A dedicated web worker is only accessible by the script that called it.

Main application:

var worker = new Worker('worker.js');
worker.addEventListener('message', function(msg) {
    console.log('Result from the worker:', msg.data);
});
worker.postMessage([2,3]);

worker.js:

self.addEventListener('message', function(msg) {
    console.log('Worker received arguments:', msg.data);
    self.postMessage(msg.data[0] + msg.data[1]);
});

Shared Workers

A shared worker is accessible by multiple scripts — even if they are being accessed by different windows, iframes or even workers.

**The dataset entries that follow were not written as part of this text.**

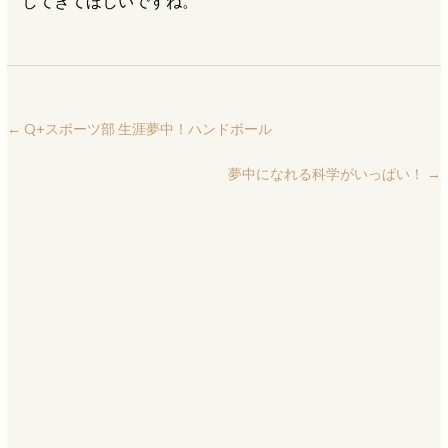
してきてほしいですね。
←
Q+スポーツ部 生涯夢中！ハンドボール
夢中になれる科学がいっぱい！
→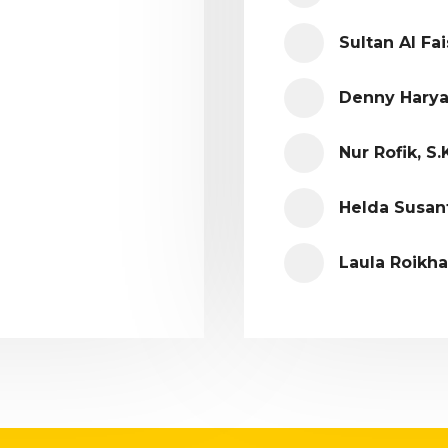
Sultan Al Fai
Denny Haryan
Nur Rofik, S
Helda Susanti
Laula Roikha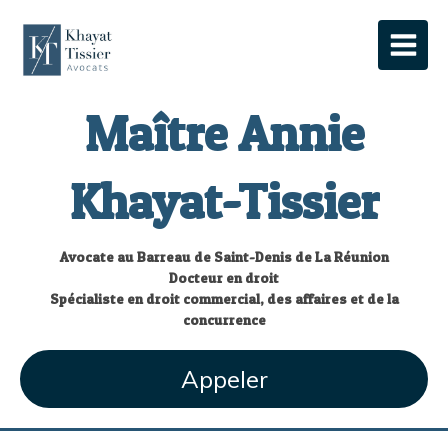
Maître Annie
Khayat-Tissier
Avocate au Barreau de Saint-Denis de La Réunion
Docteur en droit
Spécialiste en droit commercial, des affaires et de la
concurrence
Appeler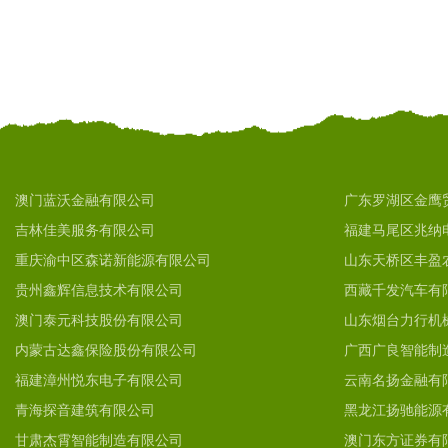
澳门蓝沃金融有限公司
广东罗湖区金鹰
吉林佳美服务有限公司
福建马尾区兆纳
重庆渝中区森诺新能源有限公司
山东天桥区丰盈
贵州鑫辉信息技术有限公司
西藏千发汽车有
澳门泰元科技股份有限公司
山东烟台力行机
内蒙古达鑫保险股份有限公司
广西广良智能制
福建漳州悦东电子有限公司
云南名扬金融有
青海探音建筑有限公司
黑龙江扬驰能源
甘肃杰霄智能制造有限公司
澳门东方证券有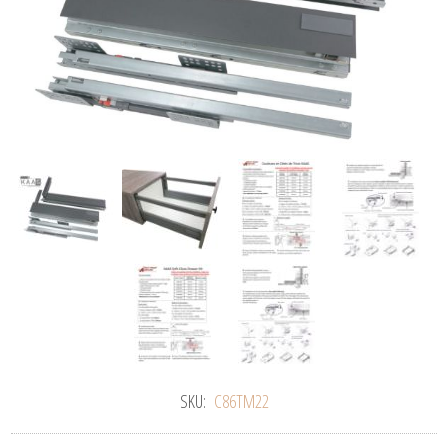
SKU:
C86TM22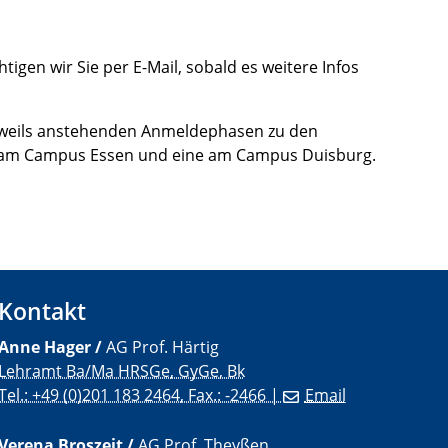
igen wir Sie per E-Mail, sobald es weitere Infos
jeweils anstehenden Anmeldephasen zu den
ung am Campus Essen und eine am Campus Duisburg.
Kontakt
Anne Hager /
AG Prof. Härtig
Lehramt Ba/Ma HRSGe, GyGe, Bk
Tel.: +49 (0)201 183 2464, Fax.: -2466 |
Email
Verena Broszeit /
AG Prof. Theyßen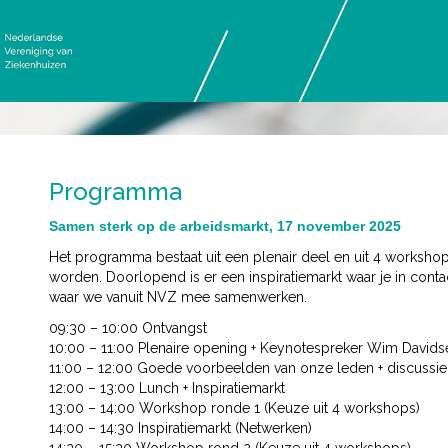
Programma
Samen sterk op de arbeidsmarkt, 17 november 2025
Het programma bestaat uit een plenair deel en uit 4 worksho
worden. Doorlopend is er een inspiratiemarkt waar je in cont
waar we vanuit NVZ mee samenwerken.
09:30 – 10:00 Ontvangst
10:00 – 11:00 Plenaire opening + Keynotespreker Wim Davids
11:00 – 12:00 Goede voorbeelden van onze leden + discussie
12:00 – 13:00 Lunch + Inspiratiemarkt
13:00 – 14:00 Workshop ronde 1 (Keuze uit 4 workshops)
14:00 – 14:30 Inspiratiemarkt (Netwerken)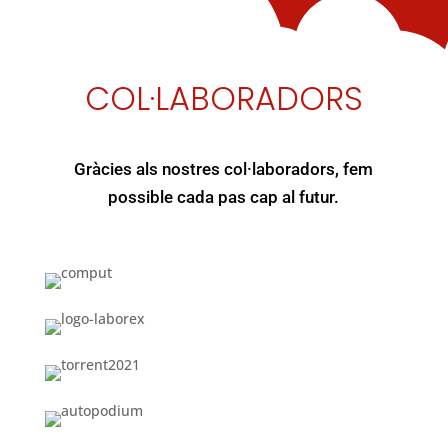
COL·LABORADORS
Gràcies als nostres col·laboradors, fem
possible cada pas cap al futur.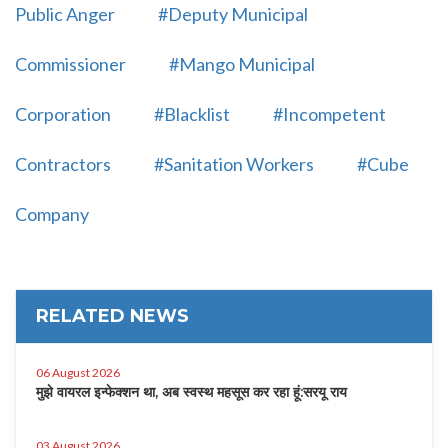
Public Anger
#Deputy Municipal
Commissioner
#Mango Municipal
Corporation
#Blacklist
#Incompetent
Contractors
#Sanitation Workers
#Cube
Company
RELATED NEWS
06 August 2026
मुझे वायरल इन्फेक्शन था, अब स्वस्थ महसूस कर रहा हूं:सरयू राय
03 August 2026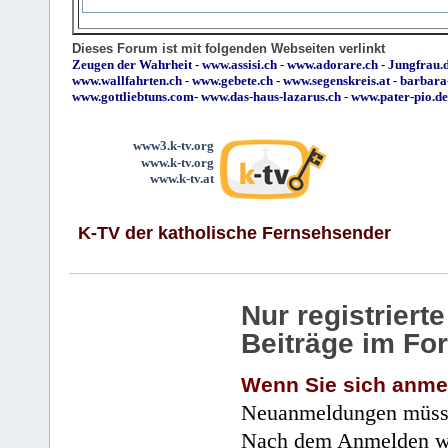
Dieses Forum ist mit folgenden Webseiten verlinkt
Zeugen der Wahrheit
-
www.assisi.ch
-
www.adorare.ch
-
Jungfrau.d
www.wallfahrten.ch
-
www.gebete.ch
-
www.segenskreis.at
-
barbara
www.gottliebtuns.com
-
www.das-haus-lazarus.ch
-
www.pater-pio.de
www3.k-tv.org
www.k-tv.org
www.k-tv.at
K-TV der katholische Fernsehsender
Nur registrier
Beiträge im Fo
Wenn Sie sich anme
Neuanmeldungen müsse
Nach dem Anmelden wir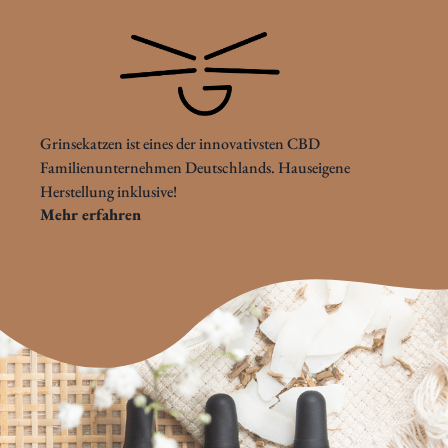
Grinsekatzen ist eines der innovativsten CBD
Familienunternehmen Deutschlands. Hauseigene
Herstellung inklusive!
Mehr erfahren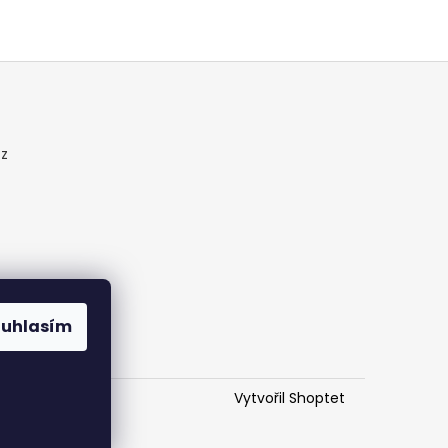
cz
ouhlasím
Vytvořil Shoptet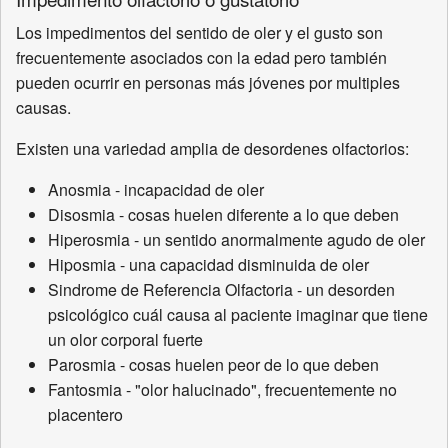
Los impedimentos del sentido de oler y el gusto son
frecuentemente asociados con la edad pero también
pueden ocurrir en personas más jóvenes por multiples
causas.
Existen una variedad amplia de desordenes olfactorios:
Anosmia - incapacidad de oler
Disosmia - cosas huelen diferente a lo que deben
Hiperosmia - un sentido anormalmente agudo de oler
Hiposmia - una capacidad disminuida de oler
Sindrome de Referencia Olfactoria - un desorden
psicológico cuál causa al paciente imaginar que tiene
un olor corporal fuerte
Parosmia - cosas huelen peor de lo que deben
Fantosmia - "olor halucinado", frecuentemente no
placentero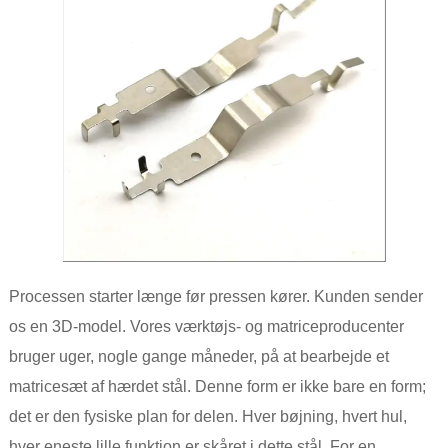
Processen starter længe før pressen kører. Kunden sender
os en 3D-model. Vores værktøjs- og matriceproducenter
bruger uger, nogle gange måneder, på at bearbejde et
matricesæt af hærdet stål. Denne form er ikke bare en form;
det er den fysiske plan for delen. Hver bøjning, hvert hul,
hver eneste lille funktion er skåret i dette stål. For en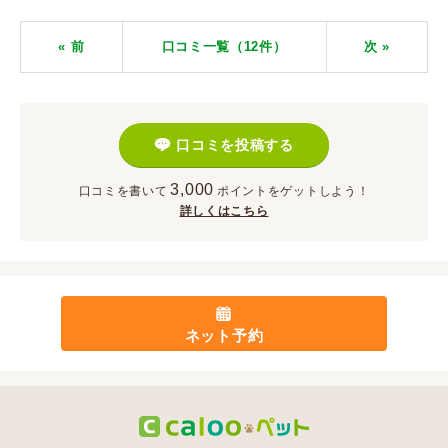
« 前
口コミ一覧（12件）
次
»
口コミを投稿する
3,000
口コミを書いて
ポイント
をゲットしよう！
詳しくはこちら
ネット予約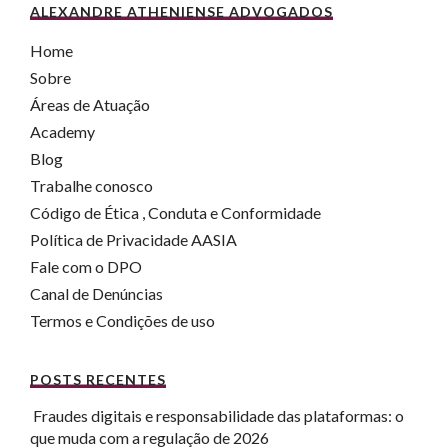
ALEXANDRE ATHENIENSE ADVOGADOS
Home
Sobre
Áreas de Atuação
Academy
Blog
Trabalhe conosco
Código de Ética , Conduta e Conformidade
Política de Privacidade AASIA
Fale com o DPO
Canal de Denúncias
Termos e Condições de uso
POSTS RECENTES
Fraudes digitais e responsabilidade das plataformas: o
que muda com a regulação de 2026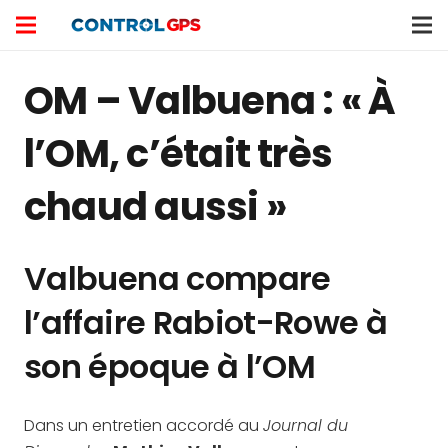
OM – Valbuena : « À
l’OM, c’était très
chaud aussi »
Valbuena compare
l’affaire Rabiot-Rowe à
son époque à l’OM
Dans un entretien accordé au
Journal du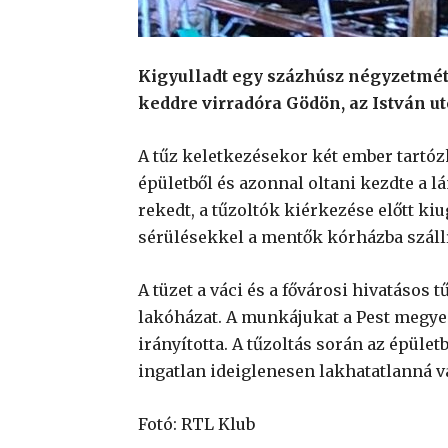
Kigyulladt egy százhúsz négyzetméte
keddre virradóra Gödön, az István u
A tűz keletkezésekor két ember tartó
épületből és azonnal oltani kezdte a 
rekedt, a tűzoltók kiérkezése előtt ki
sérülésekkel a mentők kórházba szállí
A tüzet a váci és a fővárosi hivatásos t
lakóházat. A munkájukat a Pest megye
irányította. A tűzoltás során az épület
ingatlan ideiglenesen lakhatatlanná vá
Fotó: RTL Klub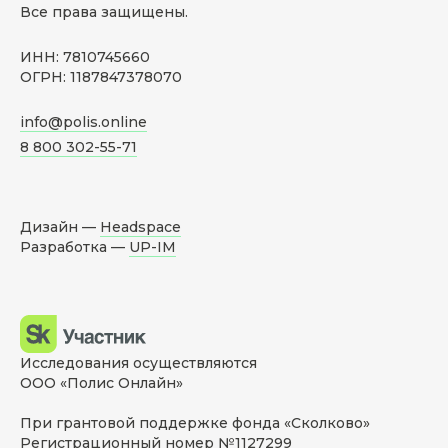
Все права защищены.
ИНН: 7810745660
ОГРН: 1187847378070
info@polis.online
8 800 302-55-71
Дизайн —
Headspace
Разработка —
UP-IM
Исследования осуществляются
ООО «Полис Онлайн»
При грантовой поддержке фонда «Сколково»
Регистрационный номер №1127299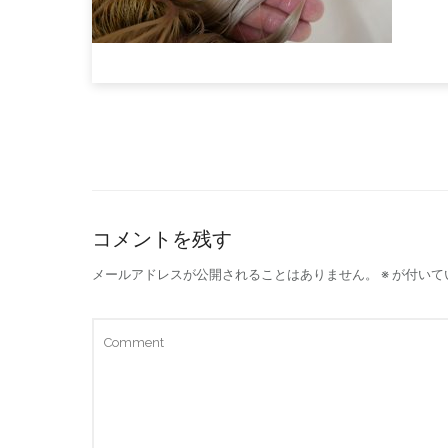
コメントを残す
メールアドレスが公開されることはありません。
※
が付いて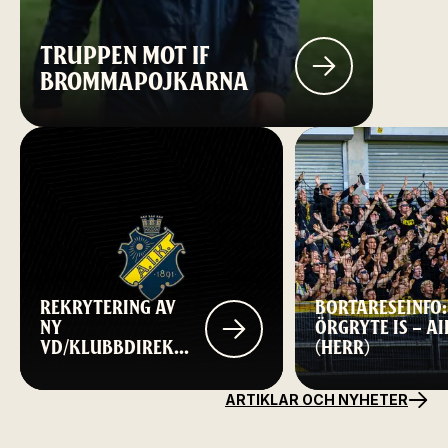
TRUPPEN MOT IF
BROMMAPOJKARNA
REKRYTERING AV
BORTARESEINFO:
NY
ÖRGRYTE IS – AI
VD/KLUBBDIREKTÖR
(HERR)
TILL AIK FOTBOLL
ARTIKLAR OCH NYHETER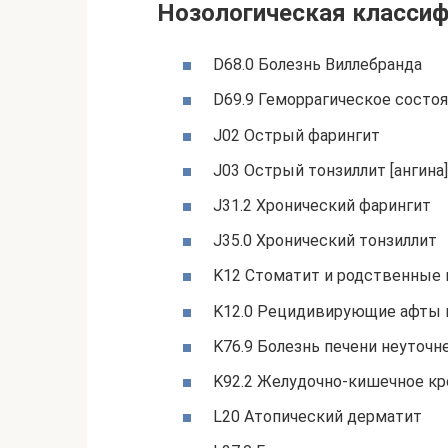
Нозологическая классиф
D68.0 Болезнь Виллебранда
D69.9 Геморрагическое состо
J02 Острый фарингит
J03 Острый тонзиллит [ангина]
J31.2 Хронический фарингит
J35.0 Хронический тонзиллит
K12 Стоматит и родственные
K12.0 Рецидивирующие афты 
K76.9 Болезнь печени неуточн
K92.2 Желудочно-кишечное кр
L20 Атопический дерматит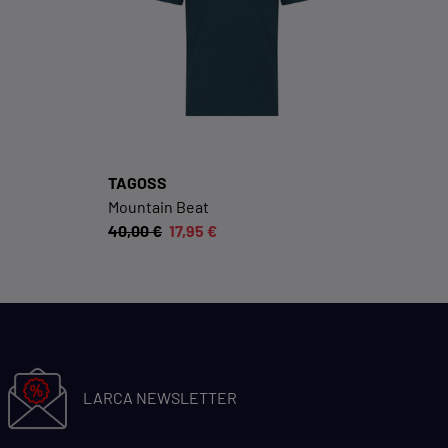
KOMFORTFUNKTIONEN
Wir möchten die Bedienung dieses Shops für
Sie möglichst komfortabel gestalten.
Cookie-Informationen anzeigen
EXTERN
TAGOSS
Mountain Beat
Inhalte von externen Dienstleistern wie Google,
40,00 €
17,95 €
Social-Media-Plattformen etc.
Cookie-Informationen anzeigen
Datenschutzerklärung
Impressum
LARCA NEWSLETTER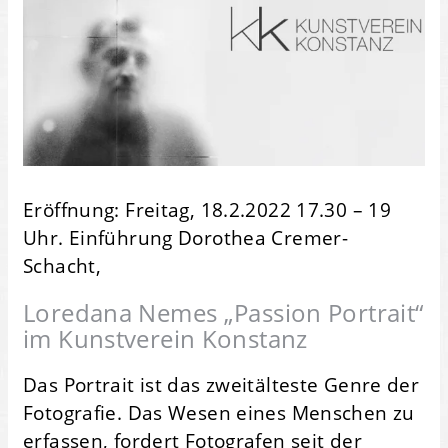
Eröffnung: Freitag, 18.2.2022 17.30 – 19
Uhr. Einführung Dorothea Cremer-
Schacht,
Loredana Nemes „Passion Portrait“
im Kunstverein Konstanz
Das Portrait ist das zweitälteste Genre der
Fotografie. Das Wesen eines Menschen zu
erfassen, fordert Fotografen seit der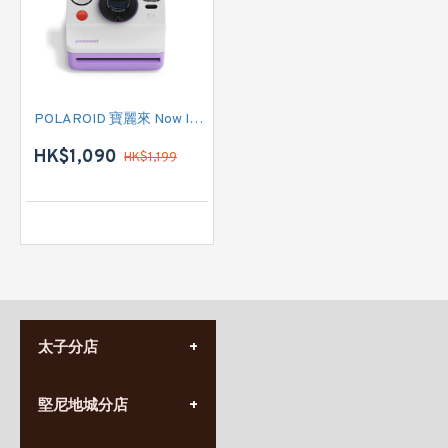
POLAROID 寶麗來 Now Instant Camera Generation 3 (009159) 即影即有相機 (紫色)
HK$1,090
HK$1,199
太子分店
(852) 3690 8881
堅尼地城分店
營業時間:
星期一至日
(10:00am-20:30pm)
(852) 2555 0788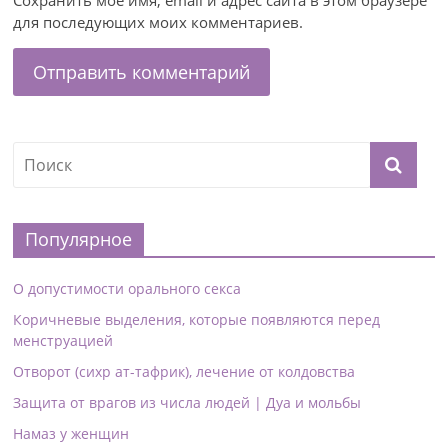
Сохранить моё имя, email и адрес сайта в этом браузере
для последующих моих комментариев.
Популярное
О допустимости орального секса
Коричневые выделения, которые появляются перед
менструацией
Отворот (сихр ат-тафрик), лечение от колдовства
Защита от врагов из числа людей | Дуа и мольбы
Намаз у женщин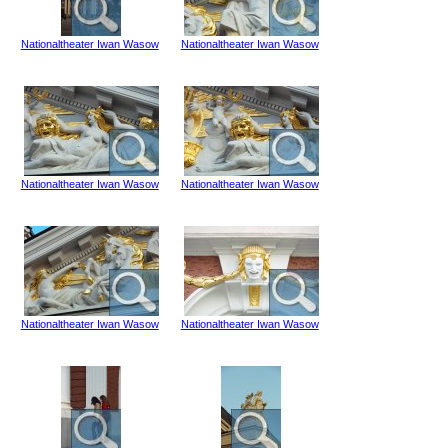
Nationaltheater Iwan Wasow
Nationaltheater Iwan Wasow
Nationaltheater Iwan Wasow
Nationaltheater Iwan Wasow
Nationaltheater Iwan Wasow
Nationaltheater Iwan Wasow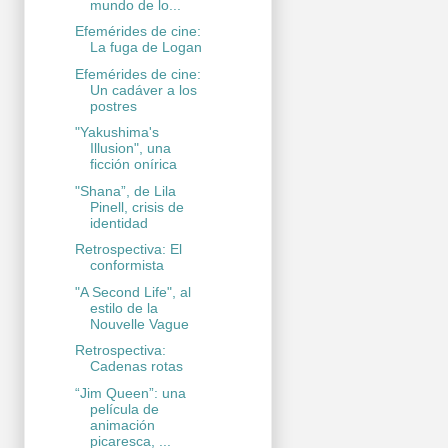
mundo de lo...
Efemérides de cine:
La fuga de Logan
Efemérides de cine:
Un cadáver a los
postres
"Yakushima's
Illusion", una
ficción onírica
"Shana”, de Lila
Pinell, crisis de
identidad
Retrospectiva: El
conformista
"A Second Life", al
estilo de la
Nouvelle Vague
Retrospectiva:
Cadenas rotas
“Jim Queen”: una
película de
animación
picaresca, ...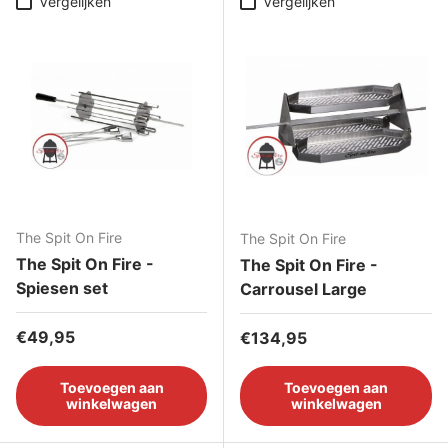
Vergelijken
Vergelijken
The Spit On Fire
The Spit On Fire
The Spit On Fire -
The Spit On Fire -
Spiesen set
Carrousel Large
Reguliere prijs
€49,95
Reguliere prijs
€134,95
Toevoegen aan
Toevoegen aan
winkelwagen
winkelwagen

Creating a shared worker is very similar to how to create a dedicated one, but instead of the straight-forward communication between the main thread and the worker thread, you'll have to communicate via a port object, i.e., an explicit port has to be opened so multiple scripts can use it to communicate with the shared worker. (Note that dedicated workers do this implicitly)

Main application

var myWorker = new SharedWorker('worker.js');
myWorker.port.start();  // open the port connection

myWorker.port.postMessage([2,3]);

worker.js

self.port.start(); open the port connection to enable two-way communication

self.onconnect = function(e) {
    var port = e.ports[0];  // get the port

    port.onmessage = function(e) {
        console.log('Worker revceived arguemnts:', e.data);
        port.postMessage(e.data[0] + e.data[1]);
    }
}

Note that setting up this message handler in the worker thread also implicitly opens the port connection back to the parent thread, so the call to port.start() is not actually needed, as noted above.